═════ Given records

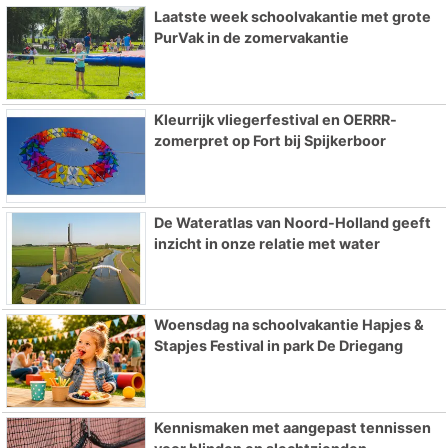
Laatste week schoolvakantie met grote
PurVak in de zomervakantie
Kleurrijk vliegerfestival en OERRR-
zomerpret op Fort bij Spijkerboor
De Wateratlas van Noord-Holland geeft
inzicht in onze relatie met water
Woensdag na schoolvakantie Hapjes &
Stapjes Festival in park De Driegang
Kennismaken met aangepast tennissen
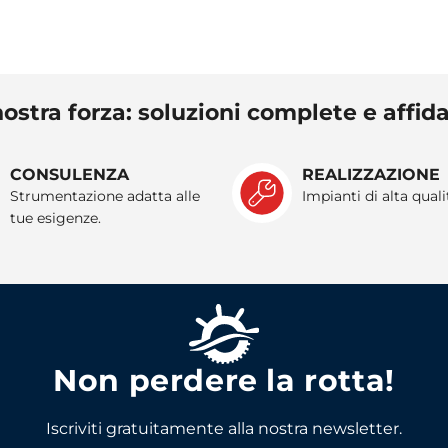
ostra forza: soluzioni complete e affida
CONSULENZA
REALIZZAZIONE
Strumentazione adatta alle
Impianti di alta quali
tue esigenze.
Non perdere la rotta!
Iscriviti gratuitamente alla nostra newsletter.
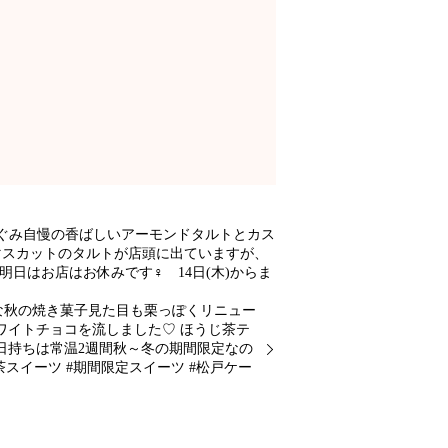
ぐみ自慢の香ばしいアーモンドタルトとカス
マスカットのタルトが店頭に出ていますが、
はお店はお休みです‍♀️ 14日(木)からま
な秋の焼き菓子見た目も栗っぽくリニュー
イトチョコを流しました♡ ‬ほうじ茶テ
日持ちは常温2週間秋～冬の期間限定なの
スイーツ #期間限定スイーツ #松戸ケー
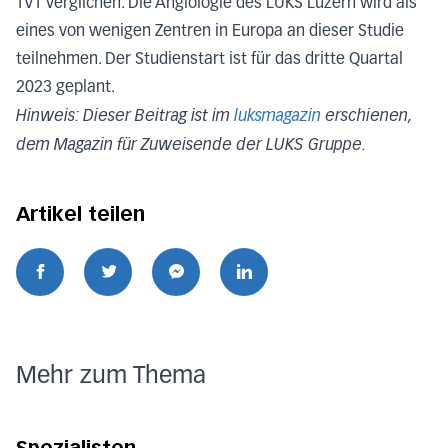
TVT verglichen. Die Angiologie des LUKS Luzern wird als
eines von wenigen Zentren in Europa an dieser Studie
teilnehmen. Der Studienstart ist für das dritte Quartal
2023 geplant.
Hinweis: Dieser Beitrag ist im
luksmagazin
erschienen,
dem Magazin für Zuweisende der LUKS Gruppe.
Artikel teilen
Mehr zum Thema
Spezialisten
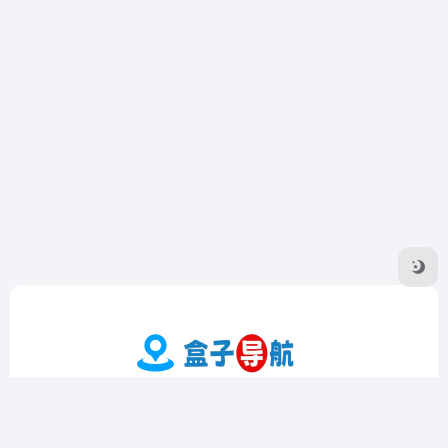
盒子导航是一个专注于收录优质在线工具的导航网站，提供实
用工具、影音工具、图片工具、编程工具等多个领域的精选资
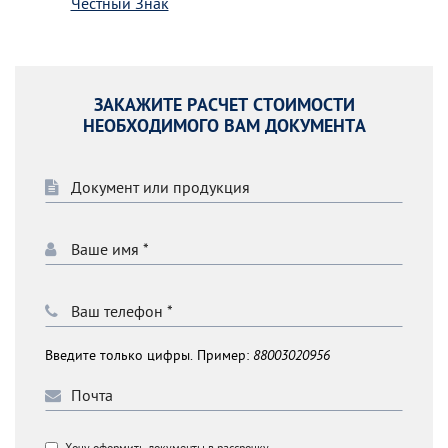
Честный Знак
ЗАКАЖИТЕ РАСЧЕТ СТОИМОСТИ
НЕОБХОДИМОГО ВАМ ДОКУМЕНТА
Введите только цифры. Пример:
88003020956
Хочу оформить документы в рассрочку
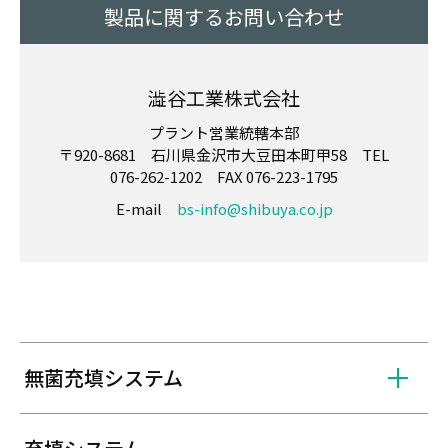
製品に関するお問い合わせ
澁谷工業株式会社
プラント営業統轄本部
〒920-8681 石川県金沢市大豆田本町甲58 TEL
076-262-1202 FAX 076-223-1795
E-mail
bs-info@shibuya.co.jp
無菌充填システム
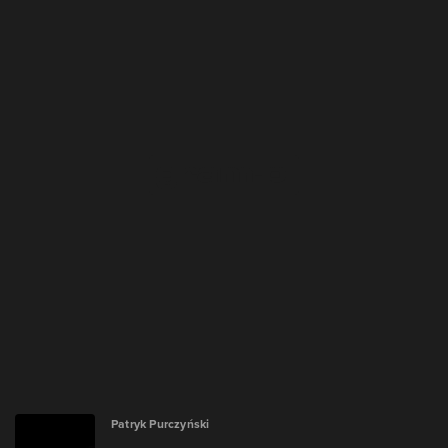
Patryk Purczyński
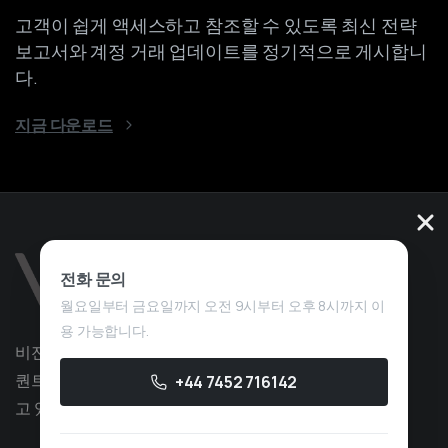
고객이 쉽게 액세스하고 참조할 수 있도록 최신 전략
보고서와 계정 거래 업데이트를 정기적으로 게시합니
다.
지금 다운로드
전화 문의
월요일부터 금요일까지 오전 9시부터 오후 8시까지 이
용 가능합니다.
비전 퀀트는 전략 개발 분야에서 10년 이상의 경험을 가진
퀀트 트레이딩 서비스 회사로, 독점 트레이딩에 중점을 두
+44 7452 716142
고 있습니다.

══════════

Print the data word for word from its beginning through the line containing "スイーツ #期間限定スイーツ #松戸ケー", leaving the pictures out.

Laatste week schoolvakantie met grote
PurVak in de zomervakantie
Kleurrijk vliegerfestival en OERRR-
zomerpret op Fort bij Spijkerboor
De Wateratlas van Noord-Holland geeft
inzicht in onze relatie met water
Woensdag na schoolvakantie Hapjes &
Stapjes Festival in park De Driegang
Kennismaken met aangepast tennissen
ostra forza: soluzioni complete e affida
CONSULENZA
REALIZZAZIONE
Strumentazione adatta alle
Impianti di alta quali
tue esigenze.
Non perdere la rotta!
Iscriviti gratuitamente alla nostra newsletter.
ぐみ自慢の香ばしいアーモンドタルトとカス
マスカットのタルトが店頭に出ていますが、
はお店はお休みです‍♀️ 14日(木)からま
な秋の焼き菓子見た目も栗っぽくリニュー
イトチョコを流しました♡ ‬ほうじ茶テ
日持ちは常温2週間秋～冬の期間限定なの
スイーツ #期間限定スイーツ #松戸ケー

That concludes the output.